The post-election Report of The Commission of Inquiry into the General & Regional Elections Of Guyana On 2 March 2020, led by eminent jurists from the Caricom region declared in April 2023:
“In summary, our inquiry reveals that there were, in fact, shockingly brazen attempts by Chief Election Officer (CEO) Keith Lowenfield, Deputy Chief Election Officer (DCEO) Roxanne Myers and Returning Officer (RO) Clairmont Mingo to derail and corrupt the statutorily prescribed procedure for the counting, ascertaining and tabulation of votes of the March 2nd election, as well as the true declaration of the results of that election, and that they did so – to put it in unvarnished language of the ordinary man – for the purpose of stealing the election”. (pg10-11)

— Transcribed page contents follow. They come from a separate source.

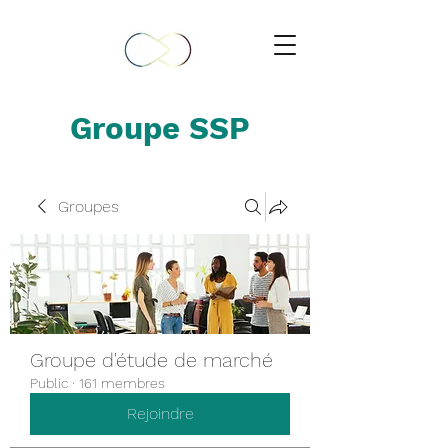
Groupe SSP
Groupes
Groupe d'étude de marché
Public
·
161 membres
Rejoindre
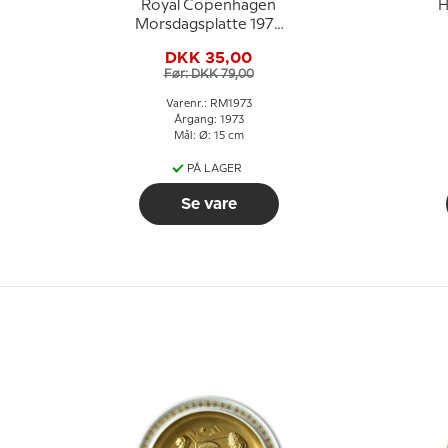
Royal Copenhagen
H
Morsdagsplatte 1973
Dansk mor
DKK 35,00
Før: DKK 79,00
Varenr.: RM1973
Årgang: 1973
Mål: Ø: 15 cm
PÅ LAGER
Se vare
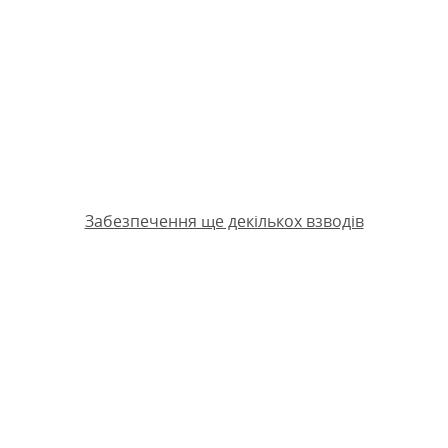
Забезпечення ще декількох взводів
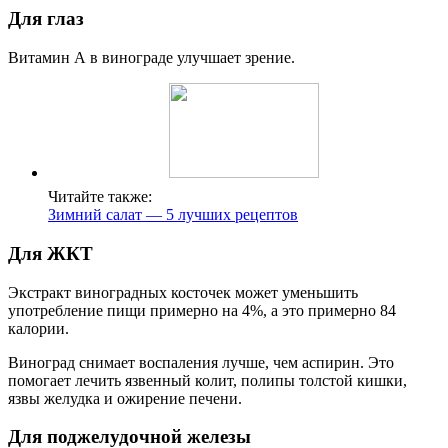
Для глаз
Витамин А в винограде улучшает зрение.
Читайте также:
Зимний салат — 5 лучших рецептов
Для ЖКТ
Экстракт виноградных косточек может уменьшить
употребление пищи примерно на 4%, а это примерно 84
калории.
Виноград снимает воспаления лучше, чем аспирин. Это
помогает лечить язвенный колит, полипы толстой кишки,
язвы желудка и ожирение печени.
Для поджелудочной железы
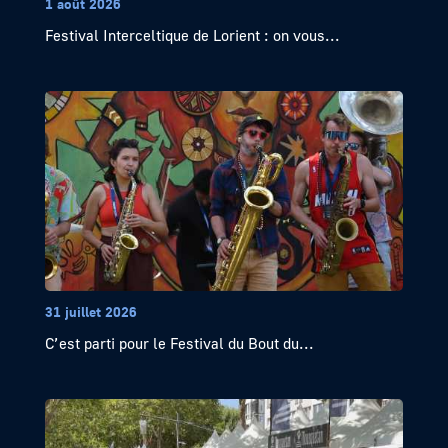
1 août 2026
Festival Interceltique de Lorient : on vous...
31 juillet 2026
C’est parti pour le Festival du Bout du...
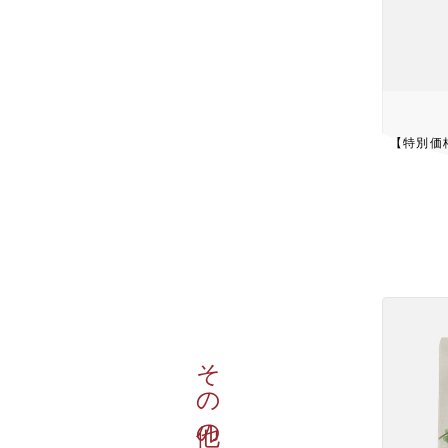
【特別価
その他の商品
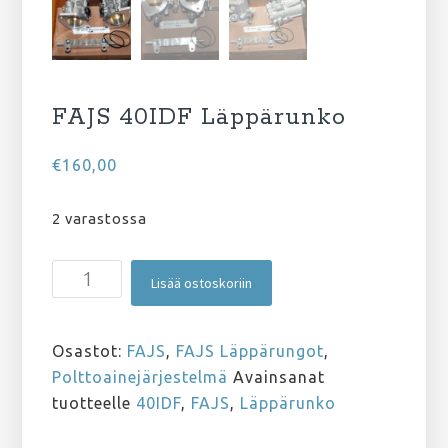
FAJS 40IDF Läppärunko
€
160,00
2 varastossa
FAJS
Lisää ostoskoriin
40IDF
Läppärunko
määrä
Osastot:
FAJS
,
FAJS Läppärungot
,
Polttoainejärjestelmä
Avainsanat
tuotteelle
40IDF
,
FAJS
,
Läppärunko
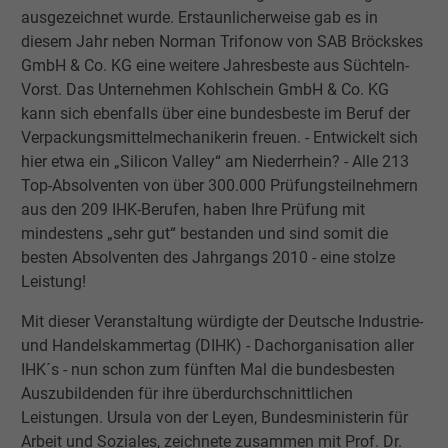
ausgezeichnet wurde. Erstaunlicherweise gab es in
diesem Jahr neben Norman Trifonow von SAB Bröckskes
GmbH & Co. KG eine weitere Jahresbeste aus Süchteln-
Vorst. Das Unternehmen Kohlschein GmbH & Co. KG
kann sich ebenfalls über eine bundesbeste im Beruf der
Verpackungsmittelmechanikerin freuen. - Entwickelt sich
hier etwa ein „Silicon Valley“ am Niederrhein? - Alle 213
Top-Absolventen von über 300.000 Prüfungsteilnehmern
aus den 209 IHK-Berufen, haben Ihre Prüfung mit
mindestens „sehr gut“ bestanden und sind somit die
besten Absolventen des Jahrgangs 2010 - eine stolze
Leistung!
Mit dieser Veranstaltung würdigte der Deutsche Industrie-
und Handelskammertag (DIHK) - Dachorganisation aller
IHK´s - nun schon zum fünften Mal die bundesbesten
Auszubildenden für ihre überdurchschnittlichen
Leistungen. Ursula von der Leyen, Bundesministerin für
Arbeit und Soziales, zeichnete zusammen mit Prof. Dr.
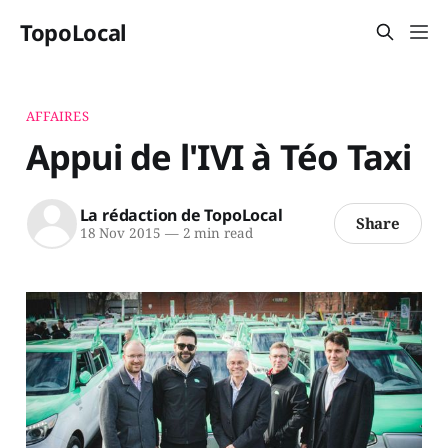
TopoLocal
AFFAIRES
Appui de l'IVI à Téo Taxi
La rédaction de TopoLocal
Share
18 Nov 2015
—
2 min read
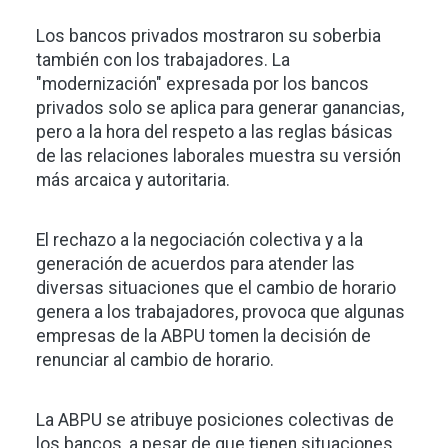
Los bancos privados mostraron su soberbia
también con los trabajadores. La
"modernización" expresada por los bancos
privados solo se aplica para generar ganancias,
pero a la hora del respeto a las reglas básicas
de las relaciones laborales muestra su versión
más arcaica y autoritaria.
El rechazo a la negociación colectiva y a la
generación de acuerdos para atender las
diversas situaciones que el cambio de horario
genera a los trabajadores, provoca que algunas
empresas de la ABPU tomen la decisión de
renunciar al cambio de horario.
La ABPU se atribuye posiciones colectivas de
los bancos, a pesar de que tienen situaciones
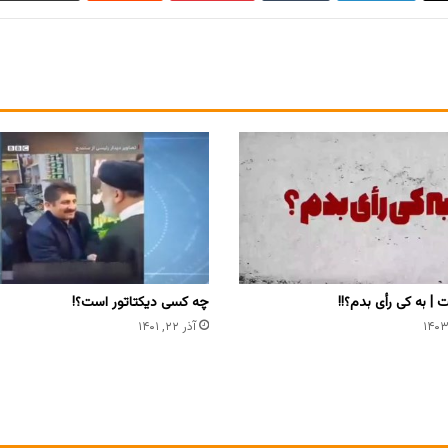
 | به کی رأی بدم؟!!
چه کسی دیکتاتور است؟!
آذر ۲۲, ۱۴۰۱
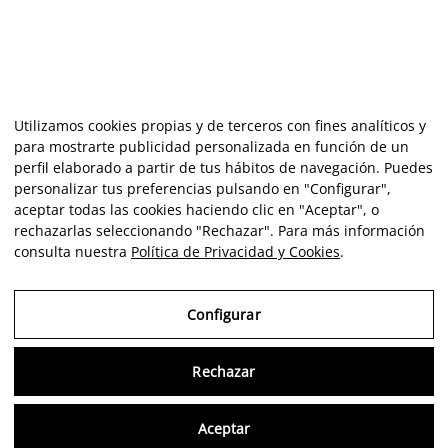
Utilizamos cookies propias y de terceros con fines analíticos y
para mostrarte publicidad personalizada en función de un
perfil elaborado a partir de tus hábitos de navegación. Puedes
personalizar tus preferencias pulsando en "Configurar",
aceptar todas las cookies haciendo clic en "Aceptar", o
rechazarlas seleccionando "Rechazar". Para más información
consulta nuestra
Política de Privacidad y Cookies
.
Configurar
Rechazar
Consu
Aceptar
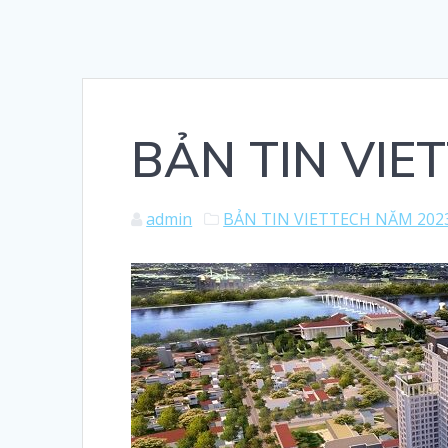
BẢN TIN VIE
admin
BẢN TIN VIETTECH NĂM 202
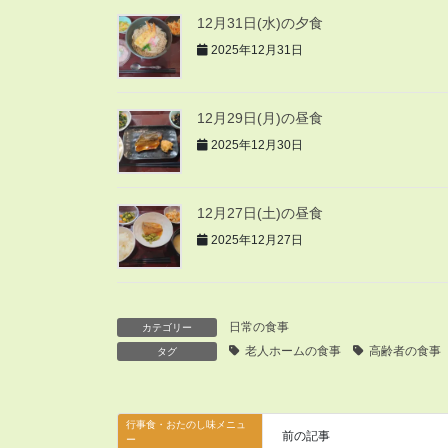
12月31日(水)の夕食
2025年12月31日
12月29日(月)の昼食
2025年12月30日
12月27日(土)の昼食
2025年12月27日
日常の食事
カテゴリー
老人ホームの食事
高齢者の食事
タグ
行事食・おたのし味メニュ
前の記事
ー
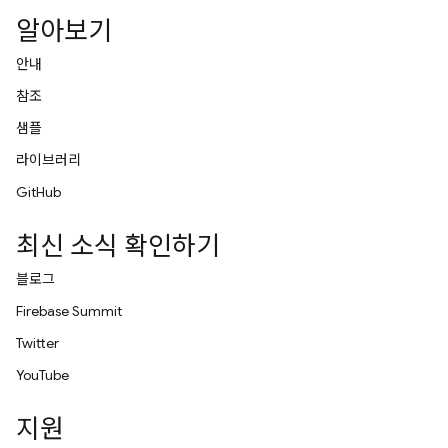
알아보기
안내
참조
샘플
라이브러리
GitHub
최신 소식 확인하기
블로그
Firebase Summit
Twitter
YouTube
지원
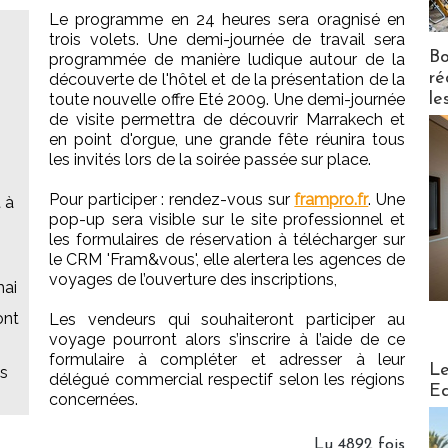
Le programme en 24 heures sera oragnisé en
trois volets. Une demi-journée de travail sera
Bo
programmée de manière ludique autour de la
ré
découverte de l'hôtel et de la présentation de la
le
toute nouvelle offre Eté 2009. Une demi-journée
de visite permettra de découvrir Marrakech et
en point d'orgue, une grande fête réunira tous
les invités lors de la soirée passée sur place.
Pour participer : rendez-vous sur
frampro.fr
. Une
 à
pop-up sera visible sur le site professionnel et
les formulaires de réservation à télécharger sur
le CRM 'Fram&vous', elle alertera les agences de
voyages de l’ouverture des inscriptions,
mai
ont
Les vendeurs qui souhaiteront participer au
voyage pourront alors s’inscrire à l’aide de ce
formulaire à compléter et adresser à leur
Distribu
Le
es
délégué commercial respectif selon les régions
Ed
concernées.
Lu 4892 fois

Further the Commission found that “senior GECOM officials abandoned all need for neutrality and impartiality and demonstrated a bias for a competing political party and, in the course of events over those days, showed an open connection with that party and, by their efforts, sought a desired result for that party”. (pg 99)
Nothing in what transpired through that long road to protect and preserve democracy in Guyana can lay the blame at the feet of the US administration’s level; it is our own people, those in the former government in conspiracy with the senior election officials of the Guyana Elections Commission, a body constitutionally required to protect our people’s right to vote at free and fair elections, who repeatedly and brazenly interfered over a period of 19 months with the rule of law and the integrity of the electoral process, all with the sole intention of sacrificing our democracy for power and power alone for a few.
It is the Guyanese people who stood, for the first time not alone but with the world supporting its efforts, to ensure that democracy prevailed. And for that we shall be forever grateful.
This statement is being made public and l hope that it will also be given space in the online Chicago International Law Journal.